Published: October 20, 2019 16:23:24 | Updated: October 21, 2019 11:30:03


A protester throws a Molotov cocktail at a police station in Hong Kong, Sunday, Oct. 20, 2019. Hong Kong protesters again flooded streets on Sunday, ignoring a police ban on the rally and demanding the government meet their demands for accountability and political rights. (AP Photo/Kin Cheung)

Hong Kong protesters flooded the city’s streets on Sunday in defiance of a ban by the authorities on their march, setting up roadblocks and tossing firebombs amid the firing of tear gas by police, reports AP.

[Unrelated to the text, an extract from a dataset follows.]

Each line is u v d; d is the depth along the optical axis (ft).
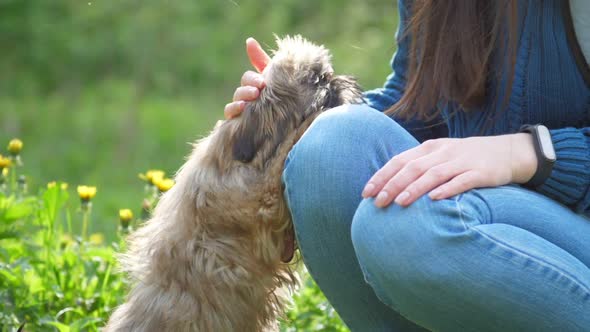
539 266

Protest leaders carried a black banner at the front of the procession that read, “Five main demands, not one less,” as they pressed their calls for accountability and political rights.

Police had beefed up security measures for the unauthorised rally, the latest in the unrest that has disrupted life in the semi-autonomous Chinese territory since early June.

Black-clad and masked protesters barricaded streets at multiple locations in Kowloon, where the city’s subway operator restricted passenger access. A firebomb was tossed at one subway station.

The protesters tore off stones from the footpath and scattered them on the road, commandeered plastic safety barriers and unscrewed metal railings to form makeshift roadblocks.

Police fired tear gas after gasoline bombs were thrown toward one subway station as tens of thousands of demonstrators marched down a main road with traffic at a standstill. They sang the protest movement’s anthem and held up placards depicting the Chinese flag as a Nazi swastika. 

Matthew lee, a university student, said he was determined to keep protesting even after more than four months. 

“I can see some people want to give up, but I don’t want to do this because Hong Kong is my home, we want to protect this place, protect Hong Kong,” he said. “You can’t give up because Hong Kong is your home”. 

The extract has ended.